Runtime Integration Guide

This guide defines the runtime contract for end-to-end integration of:

  • New detection models
  • New pose models
  • New identity/individual-analysis methods (classifiers, embeddings, contrastive features, tag readers)

Design Goal

All compute-heavy methods must be controlled by one canonical runtime setting:

  • compute_runtime

No feature should require users to configure a separate runtime selector.

Source of Truth

Runtime support and translation logic are centralized in:

  • src/hydra_suite/core/runtime/compute_runtime.py
  • src/hydra_suite/utils/gpu_utils.py

Core public helpers:

  • CANONICAL_RUNTIMES
  • allowed_runtimes_for_pipelines(...)
  • infer_compute_runtime_from_legacy(...)
  • derive_detection_runtime_settings(...)
  • derive_pose_runtime_settings(...)

Canonical Runtime Values

  • cpu
  • mps
  • cuda
  • rocm
  • onnx_cpu
  • onnx_cuda
  • onnx_rocm
  • tensorrt

Integration Checklist (Required)

1) Define a pipeline key

Add a stable pipeline name and use it in runtime gating.

Current examples:

  • yolo_obb_detection
  • yolo_pose
  • sleap_pose

For future additions, use names like:

  • appearance_embedding
  • contrastive_embedding
  • apriltag_classifier
  • colortag_classifier

2) Add capability rules

Update _pipeline_supports_runtime(...) in compute_runtime.py so the new pipeline explicitly defines supported runtimes.

Rules must be strict:

  • If unsupported, return False.
  • Do not silently remap unsupported runtime to a different backend.

3) Add runtime translation

If the pipeline consumes legacy backend knobs, add mapping from compute_runtime to backend settings.

Examples already used:

  • Detection: yolo_device, enable_onnx_runtime, enable_tensorrt
  • Pose: pose_runtime_flavor, pose_sleap_device

4) Wire UI intersection gating

Ensure the UI includes the new pipeline in the runtime context set.

MAT pattern:

  • Gather enabled pipeline set.
  • Call allowed_runtimes_for_pipelines(...).
  • Populate runtime dropdown from the intersection.

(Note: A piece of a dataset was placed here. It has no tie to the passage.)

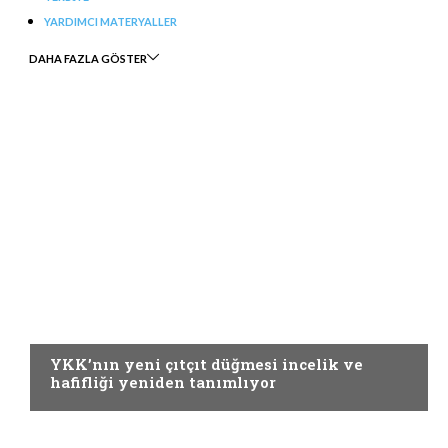
YARDIMCI MATERYALLER
DAHA FAZLA GÖSTER
YARDIMCI MATERYALLER
YKK’nın yeni çıtçıt düğmesi incelik ve
hafifliği yeniden tanımlıyor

PoseKit uses the same pattern for active prediction backend scope.

5) Implement runtime lifecycle

If the integration has long-lived resources (service/subprocess/session), lifecycle must be run-scoped:

  • Initialize once per run.
  • Warmup once.
  • Close on complete/error/cancel.

Use existing runtime manager/service patterns where possible.

6) Export artifacts automatically

If ONNX/TensorRT export is needed:

  • Generate artifacts automatically.
  • Store artifacts adjacent to model paths.
  • Save runtime metadata signature for freshness checks.
  • Never require a manual export path for normal operation.

7) Keep cache keys runtime-correct

Any cached output that depends on runtime/model/export shape must include those inputs in cache identity.

For new features:

  • Include model fingerprint and runtime flavor in cache signatures.
  • Include feature-specific shaping params (for example max instances, embedding dimension, preprocessing mode).

8) Lock controls during compute

UI controls that could invalidate active runtime sessions must be disabled while jobs are running.

This prevents mid-run backend switches and thread crashes.

9) Add tests (minimum bar)

Add/extend tests for:

  • Capability matrix and intersection gating.
  • Runtime translation determinism from compute_runtime.
  • Migration from legacy config values.
  • Lifecycle correctness (startup/teardown on success and failure).
  • Artifact auto-export + freshness behavior.
  • Failure fallback behavior with explicit logging.

End-to-End Acceptance Criteria

A new model/method integration is complete only when:

  1. It appears in runtime gating with explicit support rules.
  2. It runs from canonical compute_runtime without extra runtime selectors.
  3. Its ONNX/TensorRT artifacts are auto-managed (if applicable).
  4. Caches remain valid and runtime/model-aware.
  5. MAT and PoseKit behavior is consistent where the feature exists.

Common Anti-Patterns (Do Not Add)

  • Hidden runtime remapping (onnx_* requested, CPU used without notice).
  • Feature-specific runtime dropdowns when global runtime is available.
  • Manual exported-model-path requirements for standard workflows.
  • Runtime checks scattered across GUI/business logic without shared resolver usage.